» **Activity**: Please print each record exactly, omitting none of them.

» **Record set**:
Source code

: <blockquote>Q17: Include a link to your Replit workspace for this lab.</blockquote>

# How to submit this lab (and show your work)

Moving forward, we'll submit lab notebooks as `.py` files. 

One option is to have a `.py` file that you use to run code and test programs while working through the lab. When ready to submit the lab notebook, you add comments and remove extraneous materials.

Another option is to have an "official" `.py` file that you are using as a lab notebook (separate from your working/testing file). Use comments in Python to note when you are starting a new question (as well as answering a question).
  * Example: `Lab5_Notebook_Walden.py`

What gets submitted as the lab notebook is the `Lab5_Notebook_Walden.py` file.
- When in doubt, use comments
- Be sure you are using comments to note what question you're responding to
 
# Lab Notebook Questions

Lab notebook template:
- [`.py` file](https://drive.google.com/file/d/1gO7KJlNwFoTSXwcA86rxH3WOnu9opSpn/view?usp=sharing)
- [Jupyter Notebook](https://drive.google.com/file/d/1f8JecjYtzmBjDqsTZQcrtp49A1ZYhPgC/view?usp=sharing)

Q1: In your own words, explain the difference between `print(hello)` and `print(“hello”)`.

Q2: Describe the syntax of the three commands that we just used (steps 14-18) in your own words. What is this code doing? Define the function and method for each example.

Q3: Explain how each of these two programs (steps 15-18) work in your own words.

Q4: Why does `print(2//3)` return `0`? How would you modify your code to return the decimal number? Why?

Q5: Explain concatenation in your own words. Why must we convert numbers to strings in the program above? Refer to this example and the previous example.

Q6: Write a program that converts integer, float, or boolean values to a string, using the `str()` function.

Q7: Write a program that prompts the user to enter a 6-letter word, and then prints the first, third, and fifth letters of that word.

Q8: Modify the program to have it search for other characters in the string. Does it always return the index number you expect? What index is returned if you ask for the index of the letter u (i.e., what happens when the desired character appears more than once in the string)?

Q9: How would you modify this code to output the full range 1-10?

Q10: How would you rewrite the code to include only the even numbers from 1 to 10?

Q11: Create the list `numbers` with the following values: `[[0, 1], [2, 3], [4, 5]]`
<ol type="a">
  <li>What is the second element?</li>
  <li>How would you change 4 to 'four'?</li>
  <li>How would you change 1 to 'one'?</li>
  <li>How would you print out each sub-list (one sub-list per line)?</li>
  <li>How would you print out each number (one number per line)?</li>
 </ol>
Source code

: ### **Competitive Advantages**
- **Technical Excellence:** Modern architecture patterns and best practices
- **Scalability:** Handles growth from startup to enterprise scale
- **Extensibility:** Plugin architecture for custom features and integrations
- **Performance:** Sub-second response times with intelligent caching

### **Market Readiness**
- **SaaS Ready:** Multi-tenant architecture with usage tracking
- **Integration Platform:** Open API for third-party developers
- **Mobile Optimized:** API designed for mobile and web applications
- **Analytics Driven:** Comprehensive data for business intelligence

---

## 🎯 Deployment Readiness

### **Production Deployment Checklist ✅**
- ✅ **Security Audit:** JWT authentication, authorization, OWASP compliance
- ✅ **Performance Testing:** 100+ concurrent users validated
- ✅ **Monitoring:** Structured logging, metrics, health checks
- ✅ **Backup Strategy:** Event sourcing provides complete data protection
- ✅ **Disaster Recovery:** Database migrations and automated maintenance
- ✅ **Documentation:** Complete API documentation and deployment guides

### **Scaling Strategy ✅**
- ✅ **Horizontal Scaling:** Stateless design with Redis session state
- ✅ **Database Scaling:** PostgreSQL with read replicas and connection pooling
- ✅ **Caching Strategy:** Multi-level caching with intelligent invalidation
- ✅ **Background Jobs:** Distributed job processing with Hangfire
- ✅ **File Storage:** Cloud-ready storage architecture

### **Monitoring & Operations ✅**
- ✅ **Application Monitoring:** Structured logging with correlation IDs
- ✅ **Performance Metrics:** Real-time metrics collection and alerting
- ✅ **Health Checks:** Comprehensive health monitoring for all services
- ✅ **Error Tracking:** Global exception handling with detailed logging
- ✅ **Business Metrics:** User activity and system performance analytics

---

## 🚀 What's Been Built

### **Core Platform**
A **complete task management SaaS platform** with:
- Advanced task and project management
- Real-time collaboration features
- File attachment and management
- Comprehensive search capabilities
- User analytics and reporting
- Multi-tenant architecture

» **Exercise response**:
Source code

: <blockquote>Q17: Include a link to your Replit workspace for this lab.</blockquote>

# How to submit this lab (and show your work)

Moving forward, we'll submit lab notebooks as `.py` files. 

One option is to have a `.py` file that you use to run code and test programs while working through the lab. When ready to submit the lab notebook, you add comments and remove extraneous materials.

Another option is to have an "official" `.py` file that you are using as a lab notebook (separate from your working/testing file). Use comments in Python to note when you are starting a new question (as well as answering a question).
  * Example: `Lab5_Notebook_Walden.py`

What gets submitted as the lab notebook is the `Lab5_Notebook_Walden.py` file.
- When in doubt, use comments
- Be sure you are using comments to note what question you're responding to
 
# Lab Notebook Questions

Lab notebook template:
- [`.py` file](https://drive.google.com/file/d/1gO7KJlNwFoTSXwcA86rxH3WOnu9opSpn/view?usp=sharing)
- [Jupyter Notebook](https://drive.google.com/file/d/1f8JecjYtzmBjDqsTZQcrtp49A1ZYhPgC/view?usp=sharing)

Q1: In your own words, explain the difference between `print(hello)` and `print(“hello”)`.

Q2: Describe the syntax of the three commands that we just used (steps 14-18) in your own words. What is this code doing? Define the function and method for each example.

Q3: Explain how each of these two programs (steps 15-18) work in your own words.

Q4: Why does `print(2//3)` return `0`? How would you modify your code to return the decimal number? Why?

Q5: Explain concatenation in your own words. Why must we convert numbers to strings in the program above? Refer to this example and the previous example.

Q6: Write a program that converts integer, float, or boolean values to a string, using the `str()` function.

Q7: Write a program that prompts the user to enter a 6-letter word, and then prints the first, third, and fifth letters of that word.

Q8: Modify the program to have it search for other characters in the string. Does it always return the index number you expect? What index is returned if you ask for the index of the letter u (i.e., what happens when the desired character appears more than once in the string)?

Q9: How would you modify this code to output the full range 1-10?

Q10: How would you rewrite the code to include only the even numbers from 1 to 10?

Q11: Create the list `numbers` with the following values: `[[0, 1], [2, 3], [4, 5]]`
<ol type="a">
  <li>What is the second element?</li>
  <li>How would you change 4 to 'four'?</li>
  <li>How would you change 1 to 'one'?</li>
  <li>How would you print out each sub-list (one sub-list per line)?</li>
  <li>How would you print out each number (one number per line)?</li>
 </ol>
Source code

: ### **Competitive Advantages**
- **Technical Excellence:** Modern architecture patterns and best practices
- **Scalability:** Handles growth from startup to enterprise scale
- **Extensibility:** Plugin architecture for custom features and integrations
- **Performance:** Sub-second response times with intelligent caching

### **Market Readiness**
- **SaaS Ready:** Multi-tenant architecture with usage tracking
- **Integration Platform:** Open API for third-party developers
- **Mobile Optimized:** API designed for mobile and web applications
- **Analytics Driven:** Comprehensive data for business intelligence

---

## 🎯 Deployment Readiness

### **Production Deployment Checklist ✅**
- ✅ **Security Audit:** JWT authentication, authorization, OWASP compliance
- ✅ **Performance Testing:** 100+ concurrent users validated
- ✅ **Monitoring:** Structured logging, metrics, health checks
- ✅ **Backup Strategy:** Event sourcing provides complete data protection
- ✅ **Disaster Recovery:** Database migrations and automated maintenance
- ✅ **Documentation:** Complete API documentation and deployment guides

### **Scaling Strategy ✅**
- ✅ **Horizontal Scaling:** Stateless design with Redis session state
- ✅ **Database Scaling:** PostgreSQL with read replicas and connection pooling
- ✅ **Caching Strategy:** Multi-level caching with intelligent invalidation
- ✅ **Background Jobs:** Distributed job processing with Hangfire
- ✅ **File Storage:** Cloud-ready storage architecture

### **Monitoring & Operations ✅**
- ✅ **Application Monitoring:** Structured logging with correlation IDs
- ✅ **Performance Metrics:** Real-time metrics collection and alerting
- ✅ **Health Checks:** Comprehensive health monitoring for all services
- ✅ **Error Tracking:** Global exception handling with detailed logging
- ✅ **Business Metrics:** User activity and system performance analytics

---

## 🚀 What's Been Built

### **Core Platform**
A **complete task management SaaS platform** with:
- Advanced task and project management
- Real-time collaboration features
- File attachment and management
- Comprehensive search capabilities
- User analytics and reporting
- Multi-tenant architecture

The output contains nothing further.